The gift of books.


There’s no better gift than a book.

We’ll spend millions this holiday season on things like jewelry, data-hungry virtual assistant devices, and even luxury cars (if the TV commercials are to be believed), and that’s just for the adults. Let’s not forget the kids, most of whom won’t be happy with anything less than a metric ton of cheap, plastic toys or blinking, noisy gadgets. If you buy into the whole holiday thing, this is your reality, risking the accrual of debt for a bunch of useless crap so the people in your life will be assured, at least for another year, that you care about them.

Might I suggest you consider giving everyone on your list a book instead?

A book is a wonderful thing. Cheap, portable, and powerful, every book is a gateway to another world, a personal teleporter that can fit on a nightstand. A book carries the potential to excite, to inform, to change someone’s life. Many of us, the so-called “book lovers,” already know this. And we should all be book lovers. In Iceland, they have a tradition called Jolabokaflod, which translates to “Christmas Book Flood.” They’ll give each other books on Christmas Eve and spend the evening reading. It sounds like paradise.

These days, books can be almost intangible, consisting of nothing more than a bunch of zeroes and ones residing in the ether. I’m referring to ebooks here, and thought they sound mystical, they are every bit as powerful as their paper-filled cousins. Of course, some people still prefer the feel of a paper book, and that’s okay. I personally have no preference. My iPad Mini (which replaced my first-generation Nook) feels just as comfortable in my hand as a mass-market paperback. To me, only the words themselves matter, and I don’t much care how those words get to my retinas. I will admit that ebooks can be more convenient than paper books.

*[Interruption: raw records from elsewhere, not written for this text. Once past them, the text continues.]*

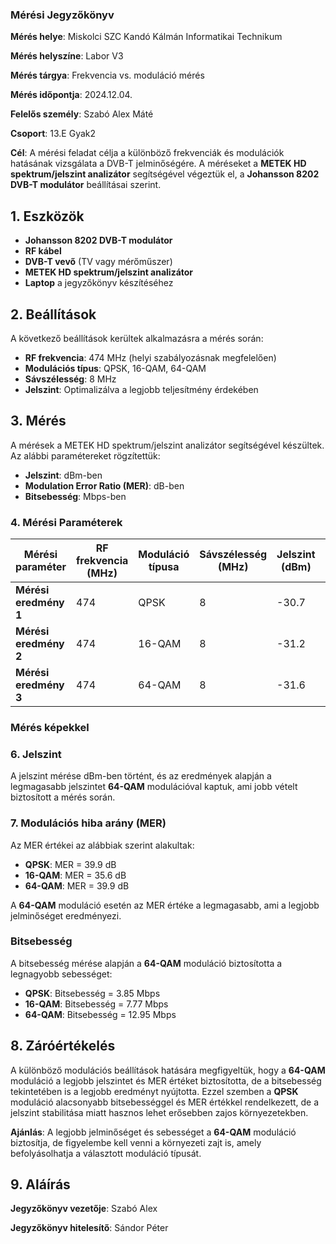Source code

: ### Mérési Jegyzőkönyv

**Mérés helye**: Miskolci SZC Kandó Kálmán Informatikai Technikum 

**Mérés helyszíne**: Labor V3

**Mérés tárgya**: Frekvencia vs. moduláció mérés

**Mérés időpontja**: 2024.12.04.

**Felelős személy**: Szabó Alex Máté

**Csoport**: 13.E Gyak2

**Cél**: A mérési feladat célja a különböző frekvenciák és modulációk hatásának vizsgálata a DVB-T jelminőségére. A méréseket a **METEK HD spektrum/jelszint analizátor** segítségével végeztük el, a **Johansson 8202 DVB-T modulátor** beállításai szerint.

## 1. Eszközök
- **Johansson 8202 DVB-T modulátor**
- **RF kábel**
- **DVB-T vevő** (TV vagy mérőműszer)
- **METEK HD spektrum/jelszint analizátor**
- **Laptop** a jegyzőkönyv készítéséhez

## 2. Beállítások
A következő beállítások kerültek alkalmazásra a mérés során:
- **RF frekvencia**: 474 MHz (helyi szabályozásnak megfelelően)
- **Modulációs típus**: QPSK, 16-QAM, 64-QAM
- **Sávszélesség**: 8 MHz
- **Jelszint**: Optimalizálva a legjobb teljesítmény érdekében

## 3. Mérés
A mérések a METEK HD spektrum/jelszint analizátor segítségével készültek. Az alábbi paramétereket rögzítettük:

- **Jelszint**: dBm-ben
- **Modulation Error Ratio (MER)**: dB-ben
- **Bitsebesség**: Mbps-ben

### 4. Mérési Paraméterek

| Mérési paraméter      | RF frekvencia (MHz) | Moduláció típusa | Sávszélesség (MHz) | Jelszint (dBm) | Bitsebesség (Mbps) | MER érték (dB) |
|-----------------------|---------------------|------------------|--------------------|----------------|--------------------|----------------|
| **Mérési eredmény 1** | 474                 | QPSK             | 8                  | -30.7          | -3.85 Mbps         | -39.9 dB       |
| **Mérési eredmény 2** | 474                 | 16-QAM           | 8                  | -31.2          | -7.7 Mbps          | -35.5 dB       |
| **Mérési eredmény 3** | 474                 | 64-QAM           | 8                  | -31.6          | -12.9 Mbps         | -39.9 dB       |

### Mérés képekkel

### 6. Jelszint
A jelszint mérése dBm-ben történt, és az eredmények alapján a legmagasabb jelszintet **64-QAM** modulációval kaptuk, ami jobb vételt biztosított a mérés során.

### 7. Modulációs hiba arány (MER)
Az MER értékei az alábbiak szerint alakultak:
- **QPSK**: MER = 39.9 dB
- **16-QAM**: MER = 35.6 dB
- **64-QAM**: MER = 39.9 dB

A **64-QAM** moduláció esetén az MER értéke a legmagasabb, ami a legjobb jelminőséget eredményezi.

### Bitsebesség
A bitsebesség mérése alapján a **64-QAM** moduláció biztosította a legnagyobb sebességet:
- **QPSK**: Bitsebesség = 3.85 Mbps
- **16-QAM**: Bitsebesség = 7.77 Mbps
- **64-QAM**: Bitsebesség = 12.95 Mbps

## 8. Záróértékelés
A különböző modulációs beállítások hatására megfigyeltük, hogy a **64-QAM** moduláció a legjobb jelszintet és MER értéket biztosította, de a bitsebesség tekintetében is a legjobb eredményt nyújtotta. Ezzel szemben a **QPSK** moduláció alacsonyabb bitsebességgel és MER értékkel rendelkezett, de a jelszint stabilitása miatt hasznos lehet erősebben zajos környezetekben.

**Ajánlás**: A legjobb jelminőséget és sebességet a **64-QAM** moduláció biztosítja, de figyelembe kell venni a környezeti zajt is, amely befolyásolhatja a választott moduláció típusát.

## 9. Aláírás
**Jegyzőkönyv vezetője**: Szabó Alex

**Jegyzőkönyv hitelesítő**: Sándor Péter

You can fit thousands of ebooks on a single device and carry them with you. Can’t beat that.

If you want to get the people in your life books this holiday season, you could purchase gift cards from iTunes or Amazon or Barnes and Noble. Sounds easy, right? But it’s so impersonal, handing someone a gift card. Sometimes it’s not even a card, it’s just an email with a gift card code, a string of gibberish. Whatever meaningfulness is left in modern-day gift-giving, the gift card surely represents the exact opposite. When you give someone a gift card, you’re saying “I care, but only a little.”

No, the people in your life are worth more than that (I’m assuming). So why not get them something personal? And why not make it a book?

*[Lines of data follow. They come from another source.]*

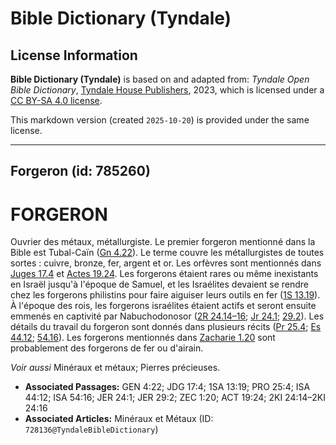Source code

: # Bible Dictionary (Tyndale)

## License Information

**Bible Dictionary (Tyndale)** is based on and adapted from: _Tyndale Open Bible Dictionary_, [Tyndale House Publishers](https://tyndaleopenresources.com/), 2023, which is licensed under a [CC BY-SA 4.0 license](https://creativecommons.org/licenses/by-sa/4.0/legalcode.en).

This markdown version (created `2025-10-20`) is provided under the same license.



--------------------------------

## Forgeron (id: 785260)

FORGERON
========

Ouvrier des métaux, métallurgiste. Le premier forgeron mentionné dans la Bible est Tubal\-Caïn ([Gn 4\.22](https://ref.ly/Gen4:22)). Le terme couvre les métallurgistes de toutes sortes : cuivre, bronze, fer, argent et or. Les orfèvres sont mentionnés dans [Juges 17\.4](https://ref.ly/Judg17:4) et [Actes 19\.24](https://ref.ly/Acts19:24). Les forgerons étaient rares ou même inexistants en Israël jusqu'à l'époque de Samuel, et les Israélites devaient se rendre chez les forgerons philistins pour faire aiguiser leurs outils en fer ([1S 13\.19](https://ref.ly/1Sam13:19)). À l'époque des rois, les forgerons israélites étaient actifs et seront ensuite emmenés en captivité par Nabuchodonosor ([2R 24\.14–16](https://ref.ly/2Kgs24:14-2Kgs24:16); [Jr 24\.1](https://ref.ly/Jer24:1); [29\.2](https://ref.ly/Jer29:2)). Les détails du travail du forgeron sont donnés dans plusieurs récits ([Pr 25\.4](https://ref.ly/Prov25:4); [Es 44\.12](https://ref.ly/Isa44:12); [54\.16](https://ref.ly/Isa54:16)). Les forgerons mentionnés dans [Zacharie 1\.20](https://ref.ly/Zech1:20) sont probablement des forgerons de fer ou d'airain.

*Voir aussi* Minéraux et métaux; Pierres précieuses.

* **Associated Passages:** GEN 4:22; JDG 17:4; 1SA 13:19; PRO 25:4; ISA 44:12; ISA 54:16; JER 24:1; JER 29:2; ZEC 1:20; ACT 19:24; 2KI 24:14–2KI 24:16
* **Associated Articles:** Minéraux et Métaux (ID: `728136@TyndaleBibleDictionary`)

Be warned: if you’re buying books for people who aren’t already readers, you may get a few odd looks when they see what you’ve given them. Especially the kids, who equate books with the forced learning we make them endure throughout their childhood and only really wanted a distraction from all that. We aren’t born readers, we become readers, and sometimes all we need is to be exposed to it. With a bit of cleverness, you can choose a book that has the ability to wake a person up to the magic of books, something you know the recipient would love or one that means something to you. You have the opportunity to turn someone into a book lover. You MUST take that chance. Ignore the looks of disgust.

If you’ve already got book lovers on your list, there’s a different sort of opportunity here. Maybe there’s a book that you DESPERATELY want to discuss with a friend, but they’ve been putting off reading it. Gifting them a copy would at least give you a bit of power to guilt them into finally picking it up. Plus it’s a nice thing to do.

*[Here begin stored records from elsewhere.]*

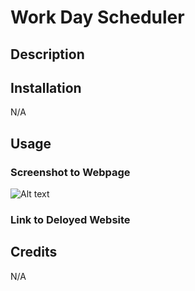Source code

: # Work Day Scheduler

## Description 

## Installation
N/A

## Usage 

### Screenshot to Webpage 
![Alt text](link)

### Link to Deloyed Website 

## Credits 
N/A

You can also stretch your dollars by buying books instead of gift cards. Let’s say the average cost of a paperback book is $8 (it probably isn’t, but let’s say it is). You could buy a gift card for that amount, so the recipient can (maybe) buy themselves a book, but we never really do that, do we? We get one with a nice, round number on it, like $25. By gifting a book, you’re still giving a gift, but it doesn’t cost you so much. Books are cheap.

And in many cases, ebooks are even cheaper. It does get a bit tricky, buying a specific ebook instead of a gift card. Not every retailer offers that capability. Amazon does, as does Barnes and Noble, but both only provide a link that gets emailed to the recipient. If you’d like to go this route, make sure you do your homework and find out which sort of device your intended recipient has. If they have, for example, a Kindle, buy your ebook from Amazon. If it’s a Nook, buy it from Barnes and Noble. If it’s an iPad, they can get an app for either Amazon or Nook books, so either will do (though if they don’t already have an account with Amazon or Barnes and Noble, they’ll need to create one). They’ll get an email with the ebook redemption link, which is sort of like sending a gift card, but at least the link will be for something. Yes, it lacks the theater of handing someone a wrapped present that you can then watch them tear open, but it’s still a great gift.

So there you have it. This is my plea to the world: buy more books. You can even buy mine, if you like. Whatever you do, however you celebrate, try to enjoy yourself this holiday season, and don’t let yourself go broke.